Tasks to complete:
[a] Could you update the report on the laboratory dogs, starting at the words "Using dogs in" and stopping after "group Animals Asia.", with "middle class" replaced by "urban population"?
[b] Can you carry on with the report on the laboratory dogs from the point where it stops?
-- Text segment follows --
BEIJING (Reuters) - Public outrage in China over photographs of laboratory dogs lying muzzled and abandoned on the roof of a medical school building spotlights changing attitudes to animal rights, animal welfare groups say.
The pictures and video, taken by animal rights activists in the central city of Xi'an, went viral on social media platforms this week, sparking widespread revulsion at the treatment of the animals.
Reuters could not independently verify the images, which showed more than a dozen dogs, their mouths muzzled with gauze and their bodies bearing open surgical wounds. A few remained alive, shivering in the cold, but most appeared to be dead.
In a statement, the Xi'an Medical University said an internal inquiry determined that personnel acted improperly in dealing with the animals' bodies, and promised to step up oversight and temporarily suspend animal testing.
Using dogs in experiments was legal, however, and no rules had been violated in conducting the tests, it added.
Pet ownership, denounced as a decadent and bourgeois habit after the Communist Party took power in China, is becoming popular again among the country's growing middle class.
Pet ownership and better education on animal welfare have fuelled greater sympathy for animal rights among the public, said Karina O'Carroll, an official of Hong Kong welfare group Animals Asia.
"There has been a change in the past five years," she said by telephone.
-- Text segment concluded --
-- Study material follows --
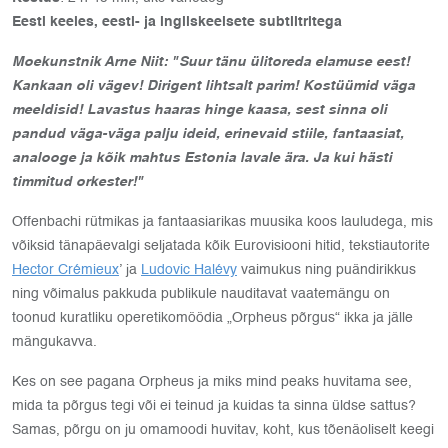
Eesti keeles, eesti- ja ingliskeelsete subtiitritega
Moekunstnik Arne Niit: "Suur tänu ülitoreda elamuse eest!
Kankaan oli vägev! Dirigent lihtsalt parim! Kostüümid väga
meeldisid! Lavastus haaras hinge kaasa, sest sinna oli
pandud väga-väga palju ideid, erinevaid stiile, fantaasiat,
analooge ja kõik mahtus Estonia lavale ära. Ja kui hästi
timmitud orkester!"
Offenbachi rütmikas ja fantaasiarikas muusika koos lauludega, mis
võiksid tänapäevalgi seljatada kõik Eurovisiooni hitid, tekstiautorite
Hector Crémieux
’ ja
Ludovic Halévy
vaimukus ning puändirikkus
ning võimalus pakkuda publikule nauditavat vaatemängu on
toonud kuratliku operetikomöödia „Orpheus põrgus“ ikka ja jälle
mängukavva.
Kes on see pagana Orpheus ja miks mind peaks huvitama see,
mida ta põrgus tegi või ei teinud ja kuidas ta sinna üldse sattus?
Samas, põrgu on ju omamoodi huvitav, koht, kus tõenäoliselt keegi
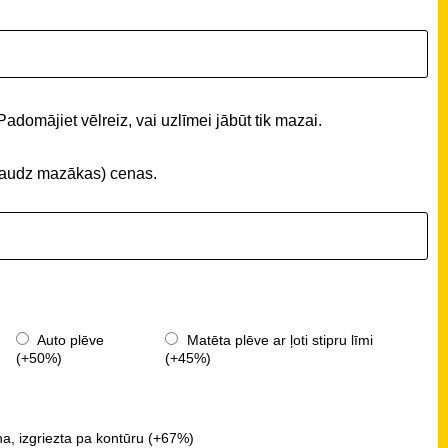
Padomājiet vēlreiz, vai uzlīmei jābūt tik mazai.
 (daudz mazākas) cenas.
Auto plēve
Matēta plēve ar ļoti stipru līmi
(+50%)
(+45%)
a, izgriezta pa kontūru (+67%)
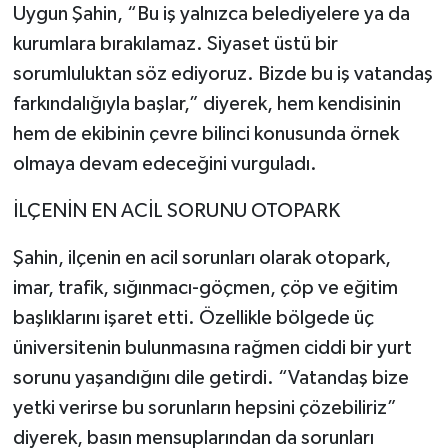
Uygun Şahin, “Bu iş yalnızca belediyelere ya da
kurumlara bırakılamaz. Siyaset üstü bir
sorumluluktan söz ediyoruz. Bizde bu iş vatandaş
farkındalığıyla başlar,” diyerek, hem kendisinin
hem de ekibinin çevre bilinci konusunda örnek
olmaya devam edeceğini vurguladı.
İLÇENİN EN ACİL SORUNU OTOPARK
Şahin, ilçenin en acil sorunları olarak otopark,
imar, trafik, sığınmacı-göçmen, çöp ve eğitim
başlıklarını işaret etti. Özellikle bölgede üç
üniversitenin bulunmasına rağmen ciddi bir yurt
sorunu yaşandığını dile getirdi. “Vatandaş bize
yetki verirse bu sorunların hepsini çözebiliriz”
diyerek, basın mensuplarından da sorunları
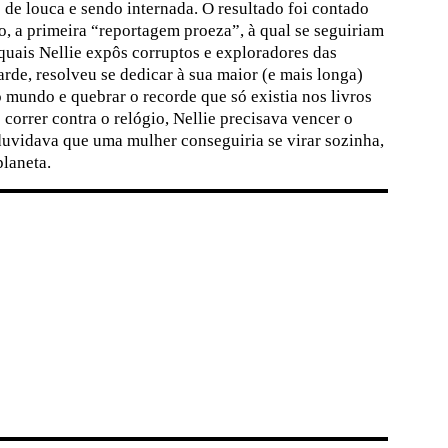
de louca e sendo internada. O resultado foi contado
, a primeira “reportagem proeza”, à qual se seguiriam
 quais Nellie expôs corruptos e exploradores das
arde, resolveu se dedicar à sua maior (e mais longa)
o mundo e quebrar o recorde que só existia nos livros
correr contra o relógio, Nellie precisava vencer o
uvidava que uma mulher conseguiria se virar sozinha,
planeta.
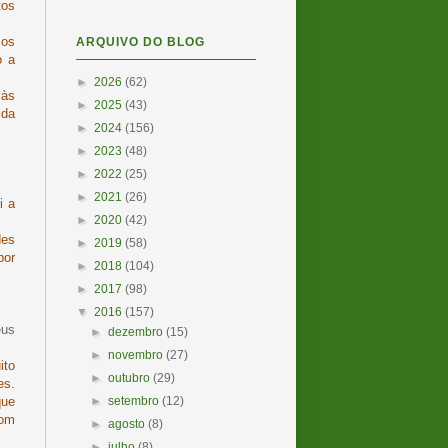
tos
 os
ARQUIVO DO BLOG
o a
►
2026
(62)
 às
►
2025
(43)
ida
►
2024
(156)
►
2023
(48)
►
2022
(25)
►
2021
(26)
i a
►
2020
(42)
des
►
2019
(58)
por
►
2018
(104)
►
2017
(98)
▼
2016
(157)
eus
►
dezembro
(15)
►
novembro
(27)
ito
►
outubro
(29)
es.
►
setembro
(12)
que
com
►
agosto
(8)
►
julho
(8)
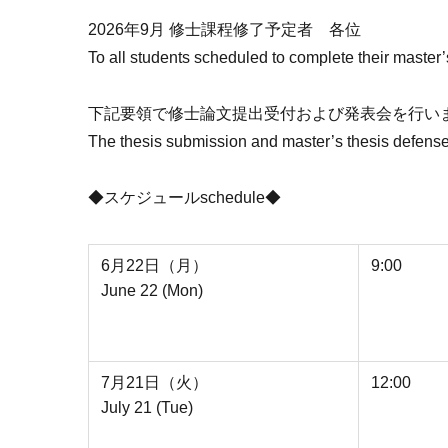
2026年9月 修士課程修了予定者 各位
To all students scheduled to complete their maste
下記要領で修士論文提出受付および発表会を行い
The thesis submission and master’s thesis defense 
◆スケジュールschedule◆
6月22日（月）
9:00
June 22 (Mon)
7月21日（火）
12:00
July 21 (Tue)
-- Study material concluded --
Answers to the exercise:
[a]
Using dogs in experiments was legal, however, and no rules had been violated in conducting the tests, it added.
Pet ownership, denounced as a decadent and bourgeois habit after the Communist Party took power in China, is becoming popular again among the country's growing urban population.
Pet ownership and better education on animal welfare have fuelled greater sympathy for animal rights among the public, said Karina O'Carroll, an official of Hong Kong welfare group Animals Asia.

[b]
Nearly half the 3,221 respondents in a survey published by the group in June felt that killing dogs and cats for their meat should be illegal in China, Animals Asia said on its website.
Dog meat is consumed as a traditional dish in some parts of China, and Chinese activists protested against a large dog meat festival in the southern town of Yulun in June.
Ministry of Technology rules ban animal torture and abuse, the official Xinhua news agency has reported, and require researchers to cause the animals "minimum fright and pain"during tests.
Hailey Chang, an official of animal rights group Peta Asia, warned that such incidents were likely to continue in China, despite growing public sympathy for animal welfare, as a lack of legal protections hampers activists' efforts.
"I think the public would also be shocked to know what happens behind closed doors in laboratories across China, where the country has no effective and enforced anti-animal cruelty law," she told Reuters.